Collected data
————————

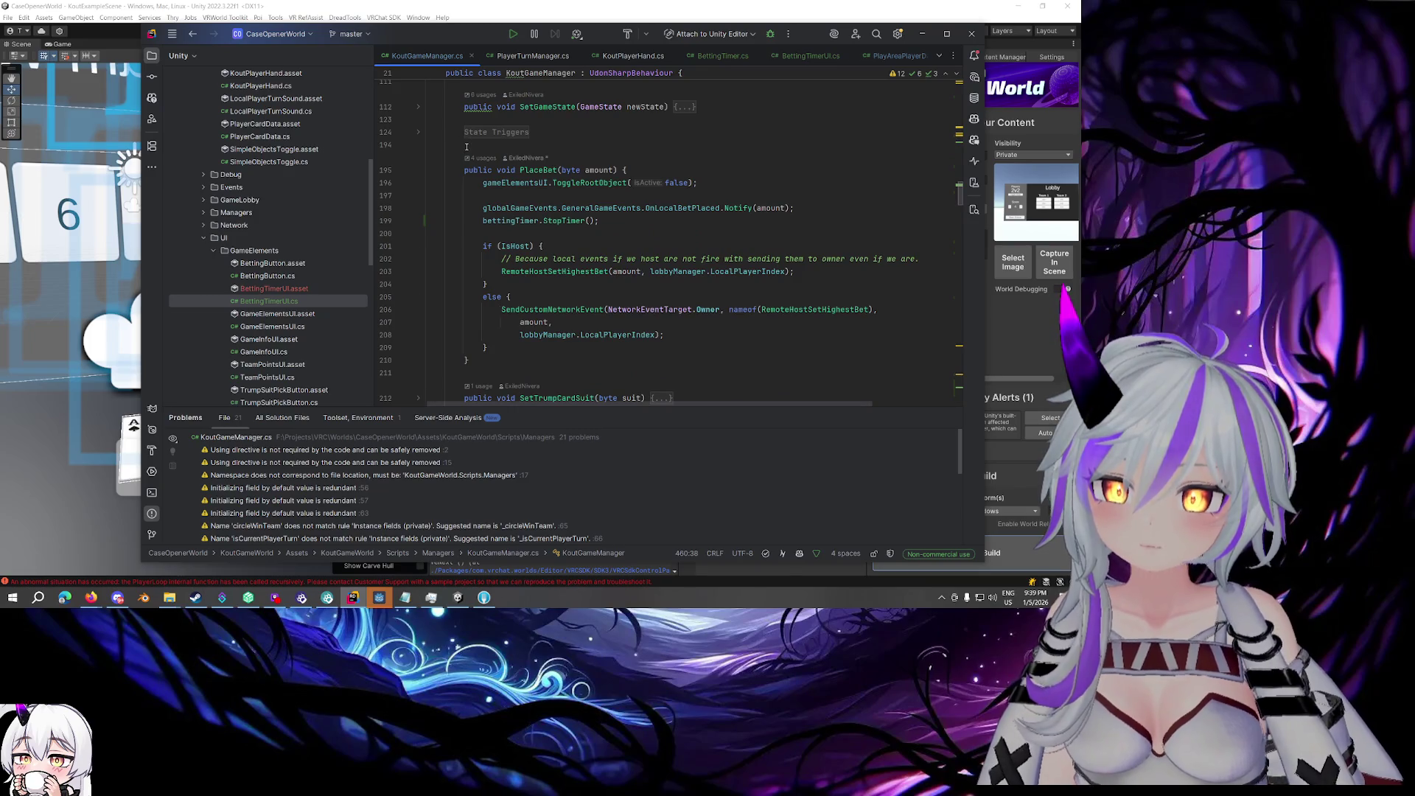
{"action": "left_click", "coordinate": [418, 132]}
{"action": "scroll", "coordinate": [420, 136], "scroll_direction": "down", "scroll_amount": 1}
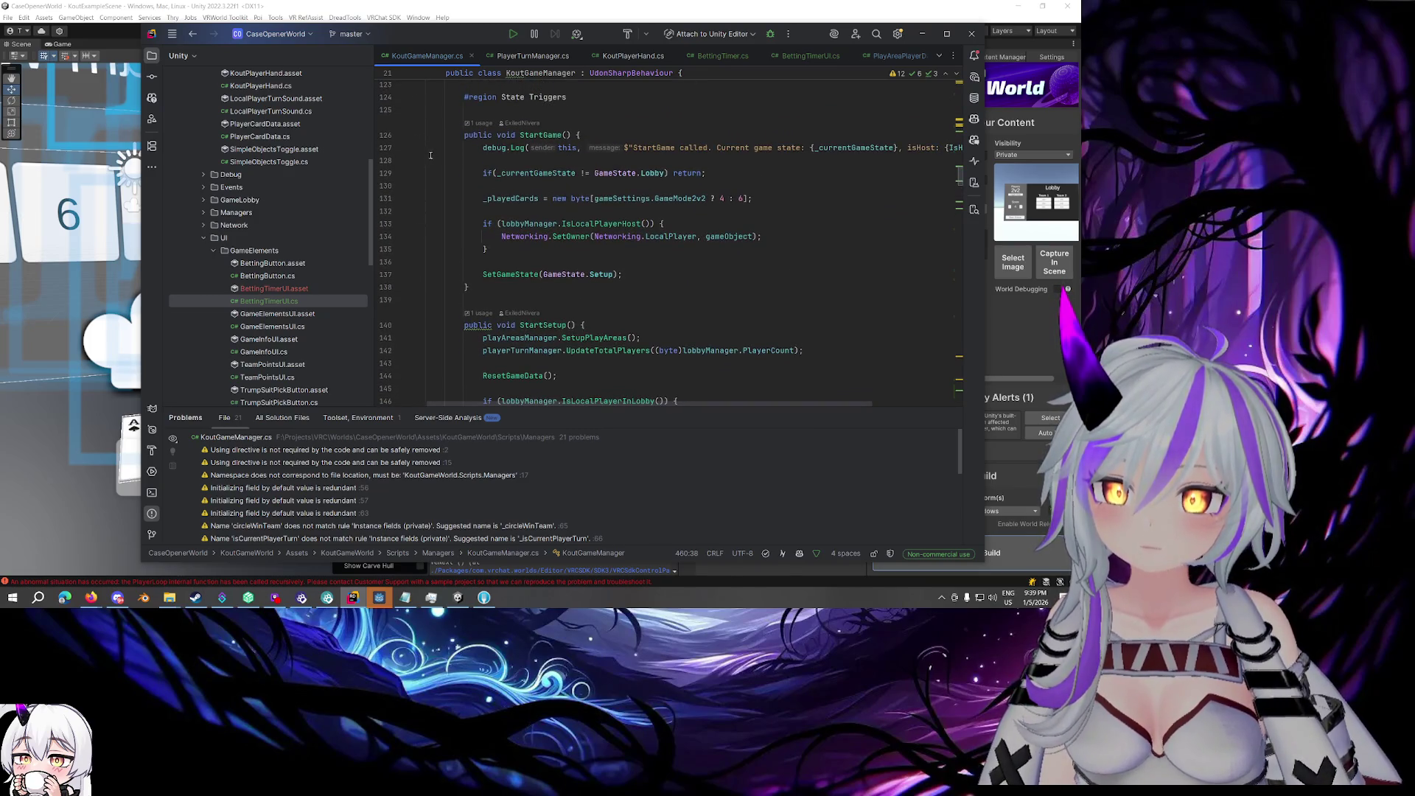
{"action": "left_click", "coordinate": [418, 135]}
{"action": "left_click", "coordinate": [418, 174]}
{"action": "left_click", "coordinate": [418, 212]}
{"action": "left_click", "coordinate": [418, 251]}
{"action": "scroll", "coordinate": [428, 254], "scroll_direction": "down", "scroll_amount": 2}
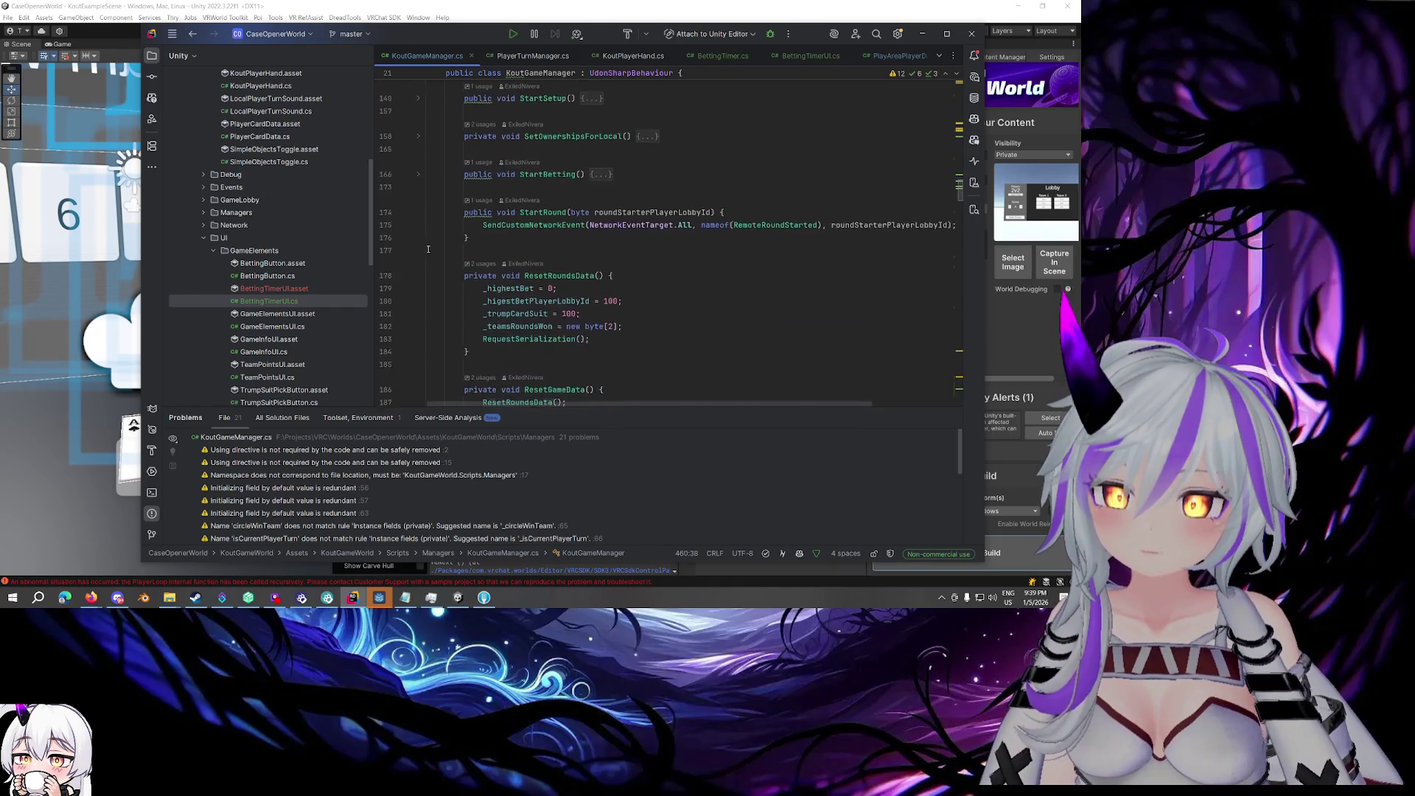
{"action": "left_click", "coordinate": [799, 222], "text": "ctrl"}
{"action": "scroll", "coordinate": [616, 239], "scroll_direction": "up", "scroll_amount": 10}
{"action": "scroll", "coordinate": [613, 245], "scroll_direction": "down", "scroll_amount": 5}
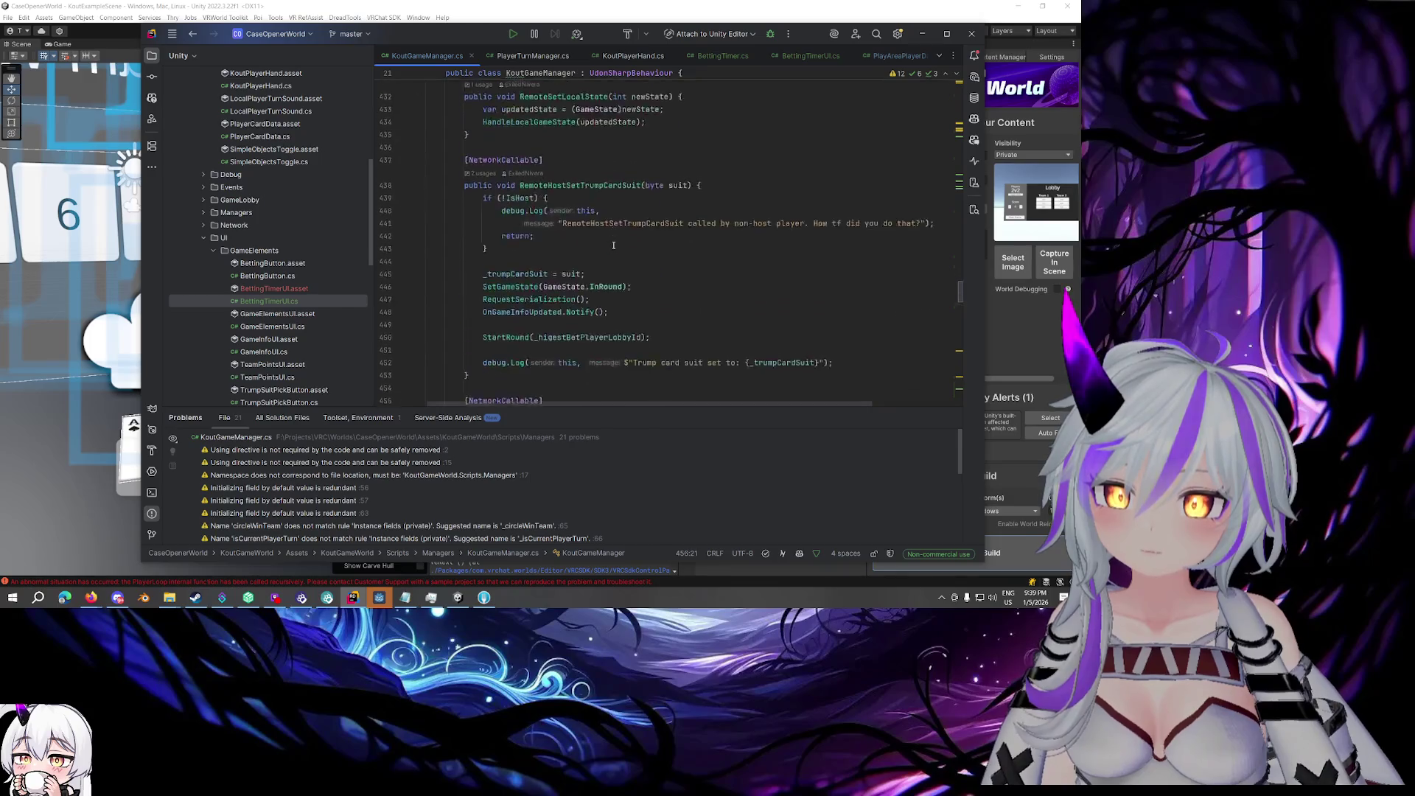
{"action": "scroll", "coordinate": [602, 248], "scroll_direction": "up", "scroll_amount": 5}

————————

Exercise:
Wherever the word "down" turns up in a line of the entries above, copy that line.

Written response:
{"action": "scroll", "coordinate": [420, 136], "scroll_direction": "down", "scroll_amount": 1}
{"action": "scroll", "coordinate": [428, 254], "scroll_direction": "down", "scroll_amount": 2}
{"action": "scroll", "coordinate": [613, 245], "scroll_direction": "down", "scroll_amount": 5}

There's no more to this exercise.